--- READING PASSAGE ---
§663-3  Death by wrongful act.  (a)  When the death of a person is caused by the wrongful act, neglect, or default of any person, the deceased's legal representative, or any of the persons enumerated in subsection (b), may maintain an action against the person causing the death or against the person responsible for the death.  The action shall be maintained on behalf of the persons enumerated in subsection (b), except that the legal representative may recover on behalf of the estate the reasonable expenses of the deceased's last illness and burial.

     (b)  In any action under this section, such damages may be given as under the circumstances shall be deemed fair and just compensation, with reference to the pecuniary injury and loss of love and affection, including:

     (1)  Loss of society, companionship, comfort, consortium, or protection;

     (2)  Loss of marital care, attention, advice, or counsel;

     (3)  Loss of care, attention, advice, or counsel of a reciprocal beneficiary as defined in chapter 572C;

     (4)  Loss of filial care or attention; or

     (5)  Loss of parental care, training, guidance, or education, suffered as a result of the death of the person;

by the surviving spouse, reciprocal beneficiary, children, father, mother, and by any person wholly or partly dependent upon the deceased person.  The jury or court sitting without jury shall allocate the damages to the persons entitled thereto in its verdict or judgment, and any damages recovered under this section, except for reasonable expenses of last illness and burial, shall not constitute a part of the estate of the deceased.  Any action brought under this section shall be commenced within two years from the date of death of the injured person, except as otherwise provided. [L 1923, c 245, §1; RL 1925, §2681; am L 1931, c 16, §1; am L 1933, c 139, §1; RL 1935, §4052; RL 1945, §10486; am L 1955, c 205, §1; RL 1955, §246-2; HRS §663-3; am L 1972, c 144, §2(c); am L 1997, c 383, §20]


Rules of Court


  See HRCP rule 17.

--- DESCRIPTION OF THE TASK ---
Print the passage of the wrongful-death statute above, starting at "by the surviving" and ending at "HRCP rule 17.".

--- ENTRIES SUPPLIED ---
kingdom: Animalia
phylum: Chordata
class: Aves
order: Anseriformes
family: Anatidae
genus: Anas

--

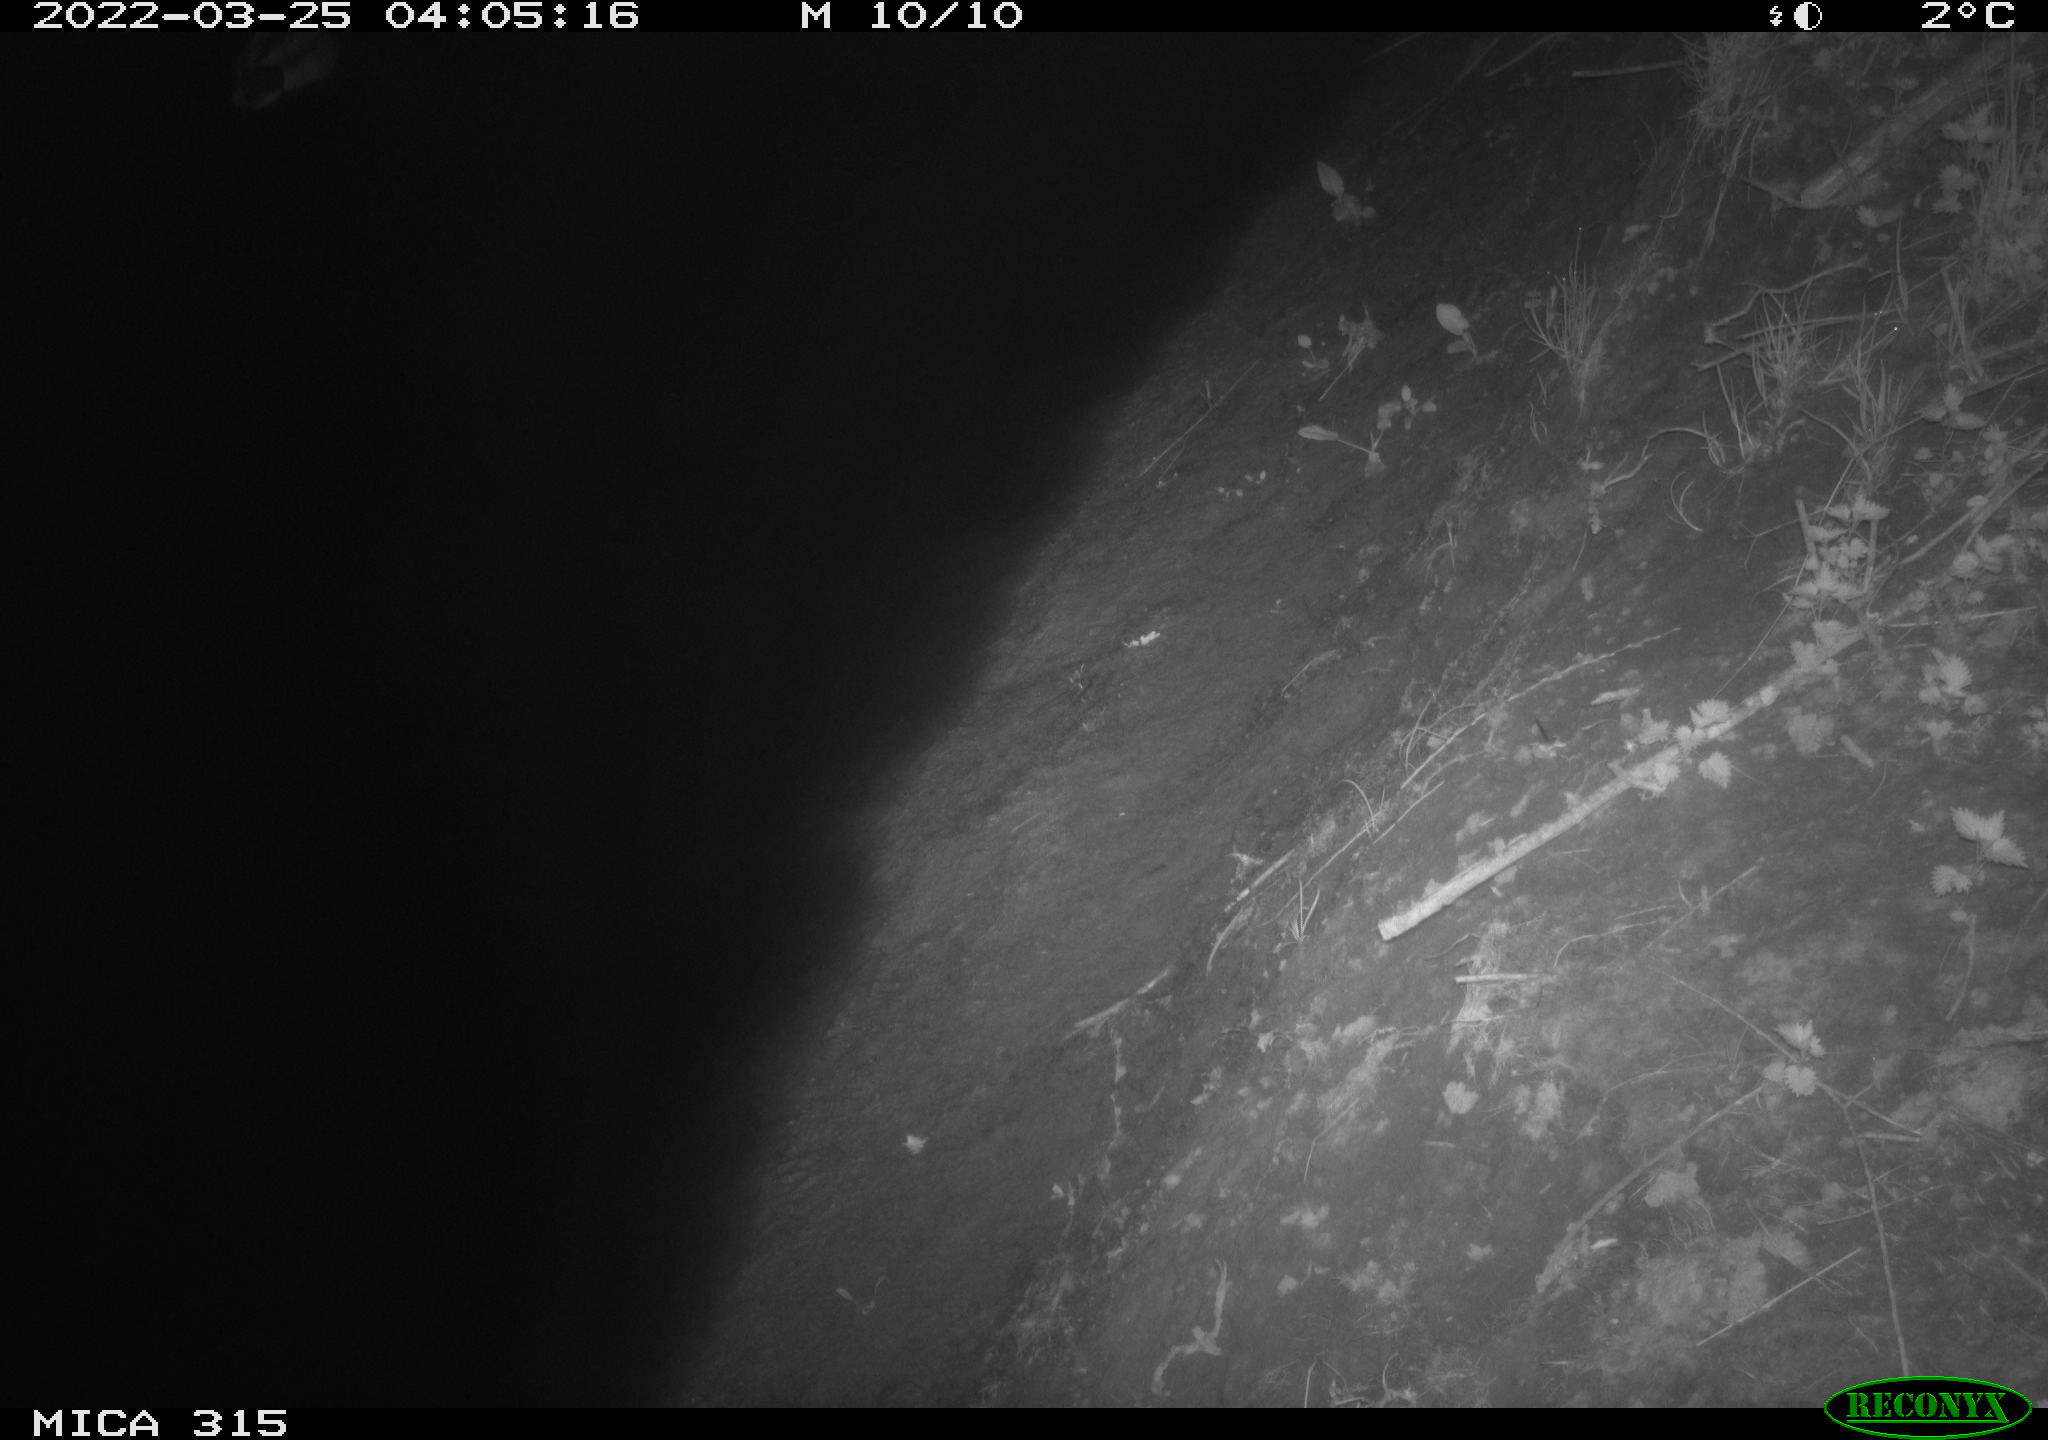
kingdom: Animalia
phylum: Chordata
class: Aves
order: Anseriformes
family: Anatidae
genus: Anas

...

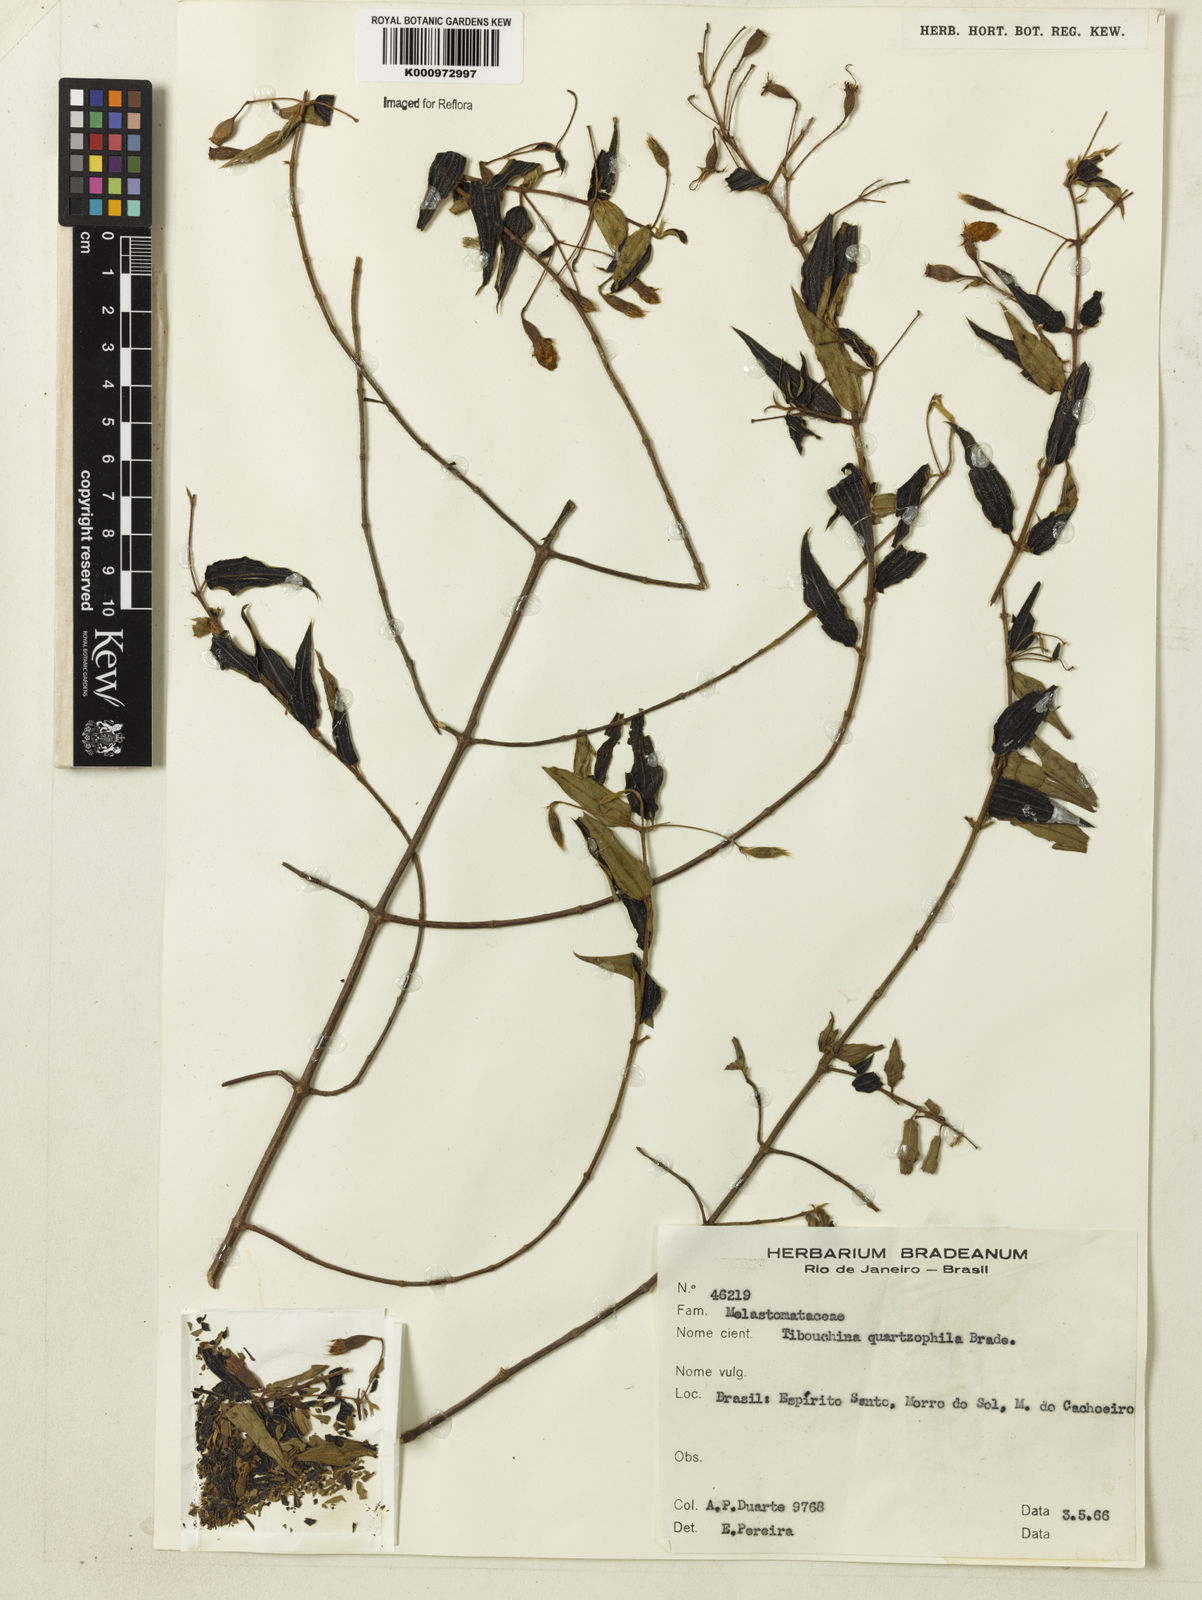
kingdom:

--- THE RESPONSE ---
by the surviving spouse, reciprocal beneficiary, children, father, mother, and by any person wholly or partly dependent upon the deceased person.  The jury or court sitting without jury shall allocate the damages to the persons entitled thereto in its verdict or judgment, and any damages recovered under this section, except for reasonable expenses of last illness and burial, shall not constitute a part of the estate of the deceased.  Any action brought under this section shall be commenced within two years from the date of death of the injured person, except as otherwise provided. [L 1923, c 245, §1; RL 1925, §2681; am L 1931, c 16, §1; am L 1933, c 139, §1; RL 1935, §4052; RL 1945, §10486; am L 1955, c 205, §1; RL 1955, §246-2; HRS §663-3; am L 1972, c 144, §2(c); am L 1997, c 383, §20]


Rules of Court


  See HRCP rule 17.